(Text for analysis Opens)

IDAHO ET AL. v. COEUR D'ALENE TRIBE OF IDAHO ET AL. 521 U.S. 261Subscribe to Cases that cite 521 U.S. 261
OCTOBER TERM, 1996
IDAHO ET AL. v. COEUR D'ALENE TRIBE OF IDAHO ET AL.
CERTIORARI TO THE UNITED STATES COURT OF APPEALS FOR THE NINTH CIRCUIT
No. 94-1474. Argued October 16, 1996-Decided June 23, 1997
Alleging ownership in the submerged lands and bed of Lake Coeur d'Alene and various of its navigable tributaries and effluents lying within the original boundaries of the Coeur d'Alene Reservation (the submerged lands), the Coeur d'Alene Tribe and various of its members (collectively, the Tribe) filed this federal-court action against the State of Idaho, various state agencies, and numerous state officials in their individual capacities. The Tribe sought, inter alia, a declaratory judgment establishing its entitlement to the exclusive use and occupancy and the right to quiet enjoyment of the submerged lands, a declaration of the invalidity of all Idaho laws, customs, or usages purporting to regulate those lands, and a preliminary and permanent injunction prohibiting defendants from taking any action in violation of the Tribe's rights in the lands. The District Court dismissed the suit, but the Ninth Circuit affirmed in part, reversed in part, and remanded. As here relevant, the latter court agreed with the District Court that the Eleventh Amendment barred all claims against the State and its agencies, as well as the quiet title action against the officials. However, it found the doctrine of Ex parte Young, 209 U. S. 123, applicable and allowed the claims for declaratory and injunctive relief against the officials to proceed insofar as they sought to preclude continuing violations of federal law. The court reasoned that those claims are based on Idaho's ongoing interference with the Tribe's alleged ownership rights, and found it conceivable that the Tribe could prove facts entitling it to relief on the claims.
Held: The judgment is reversed in part, and the case is remanded. 42 F.3d 1244, reversed in part and remanded.
JUSTICE KENNEDY delivered the opinion of the Court with respect to Parts I, II -A, and III, concluding that the Tribe's suit against the state officials may not proceed in federal court. pp. 267-270, 281-288.

(Text for analysis Closes)
(Information supplied Opens)

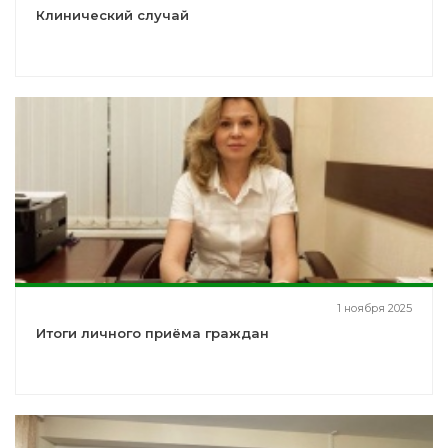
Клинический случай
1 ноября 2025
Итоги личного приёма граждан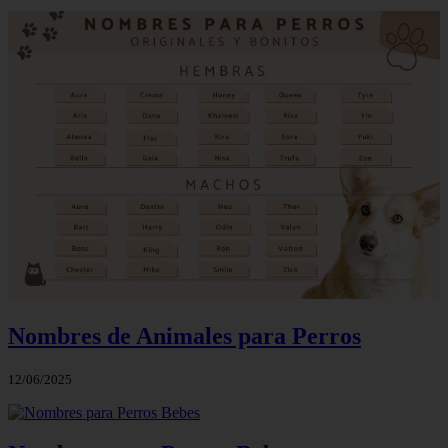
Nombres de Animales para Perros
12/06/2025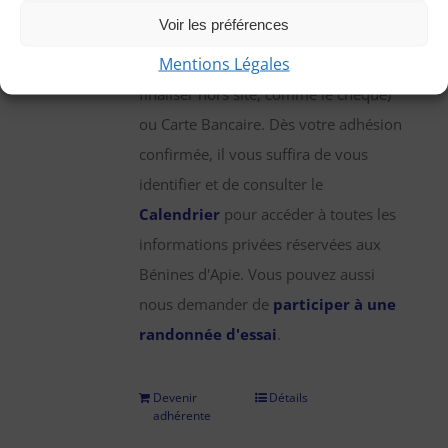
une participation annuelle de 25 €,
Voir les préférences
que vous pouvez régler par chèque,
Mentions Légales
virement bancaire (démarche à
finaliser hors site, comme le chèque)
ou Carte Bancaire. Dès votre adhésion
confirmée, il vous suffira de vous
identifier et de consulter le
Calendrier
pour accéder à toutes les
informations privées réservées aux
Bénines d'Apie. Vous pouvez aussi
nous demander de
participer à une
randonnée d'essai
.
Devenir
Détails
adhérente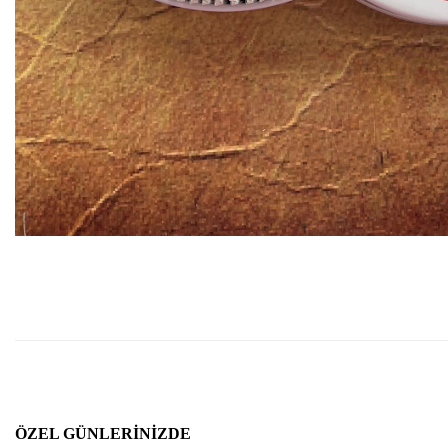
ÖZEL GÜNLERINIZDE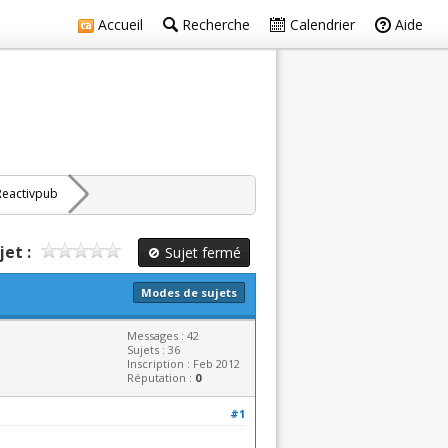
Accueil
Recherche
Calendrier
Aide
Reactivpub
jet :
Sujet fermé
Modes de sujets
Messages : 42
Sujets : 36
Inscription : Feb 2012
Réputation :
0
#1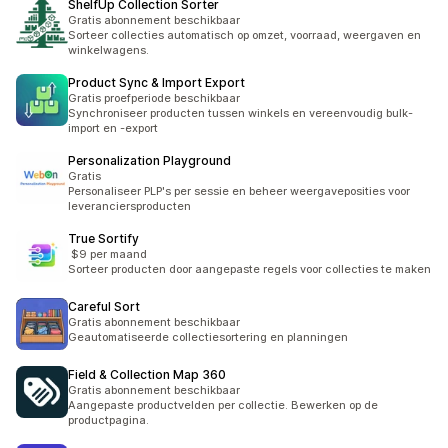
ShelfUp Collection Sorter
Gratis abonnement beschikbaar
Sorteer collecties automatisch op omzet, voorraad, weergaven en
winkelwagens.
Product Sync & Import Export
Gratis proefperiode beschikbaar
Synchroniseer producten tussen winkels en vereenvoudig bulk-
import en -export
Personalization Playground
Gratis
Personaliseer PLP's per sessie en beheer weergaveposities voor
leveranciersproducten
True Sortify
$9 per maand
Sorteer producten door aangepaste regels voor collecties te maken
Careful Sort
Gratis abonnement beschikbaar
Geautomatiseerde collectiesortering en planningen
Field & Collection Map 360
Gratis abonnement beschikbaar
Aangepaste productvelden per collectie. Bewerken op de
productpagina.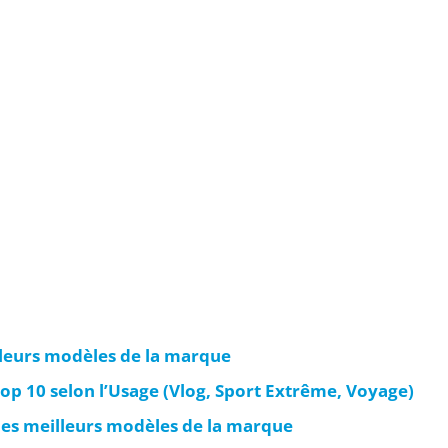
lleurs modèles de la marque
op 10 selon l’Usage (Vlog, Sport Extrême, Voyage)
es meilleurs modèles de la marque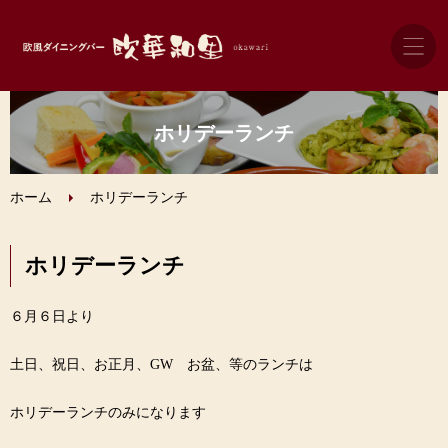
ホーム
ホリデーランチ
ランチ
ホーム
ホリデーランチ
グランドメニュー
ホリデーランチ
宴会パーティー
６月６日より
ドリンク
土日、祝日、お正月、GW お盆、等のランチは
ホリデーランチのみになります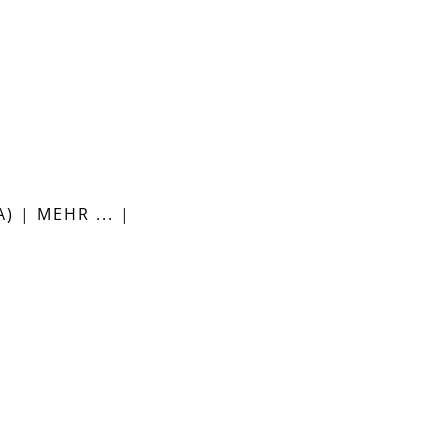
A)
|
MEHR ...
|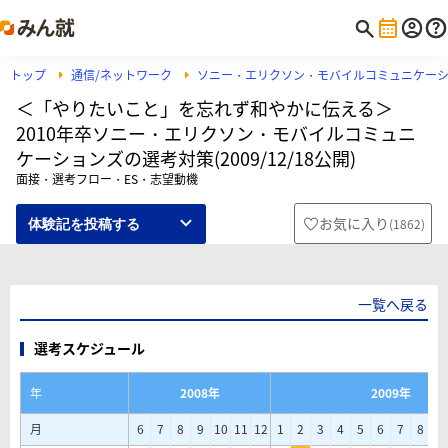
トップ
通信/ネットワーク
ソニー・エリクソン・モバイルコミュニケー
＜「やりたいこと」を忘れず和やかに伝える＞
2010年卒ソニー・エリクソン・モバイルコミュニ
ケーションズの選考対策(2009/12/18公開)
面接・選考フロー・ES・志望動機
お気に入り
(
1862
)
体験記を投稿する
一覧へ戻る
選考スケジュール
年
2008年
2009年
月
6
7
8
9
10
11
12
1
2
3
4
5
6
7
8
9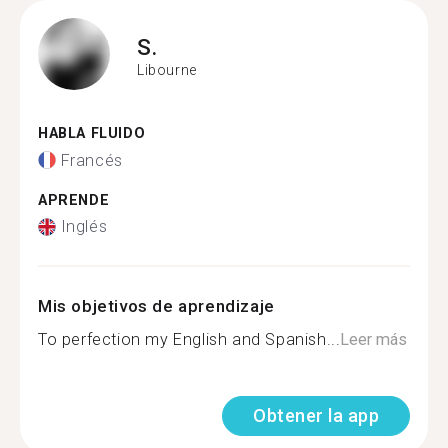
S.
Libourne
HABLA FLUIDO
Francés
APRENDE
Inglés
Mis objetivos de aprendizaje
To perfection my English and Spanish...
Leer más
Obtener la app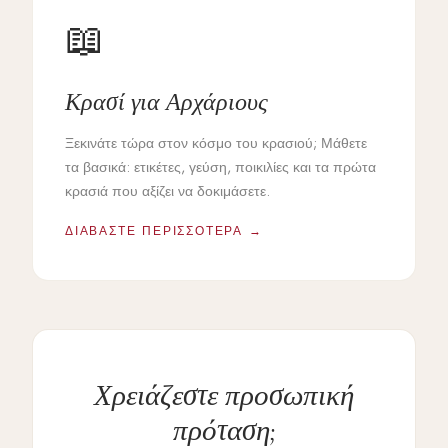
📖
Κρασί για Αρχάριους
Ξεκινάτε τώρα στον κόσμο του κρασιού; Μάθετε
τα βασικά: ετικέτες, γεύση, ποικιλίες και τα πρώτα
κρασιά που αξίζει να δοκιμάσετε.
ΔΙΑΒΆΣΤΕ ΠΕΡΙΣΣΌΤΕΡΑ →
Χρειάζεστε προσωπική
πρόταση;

(Information supplied Closes)

* What to work on *
**A)** List each form of relief that the case summary says the Tribe sought in its federal-court action.
**B)** Reproduce the part of the case summary that begins with the words containing "Held: The judgment" and ends with "pp. 267-270, 281-288.".

* Expected outputs *
**A)**
- A declaratory judgment establishing its entitlement to the exclusive use and occupancy and the right to quiet enjoyment of the submerged lands
- A declaration of the invalidity of all Idaho laws, customs, or usages purporting to regulate those lands
- A preliminary and permanent injunction prohibiting defendants from taking any action in violation of the Tribe's rights in the lands

**B)**
Held: The judgment is reversed in part, and the case is remanded. 42 F.3d 1244, reversed in part and remanded.
JUSTICE KENNEDY delivered the opinion of the Court with respect to Parts I, II -A, and III, concluding that the Tribe's suit against the state officials may not proceed in federal court. pp. 267-270, 281-288.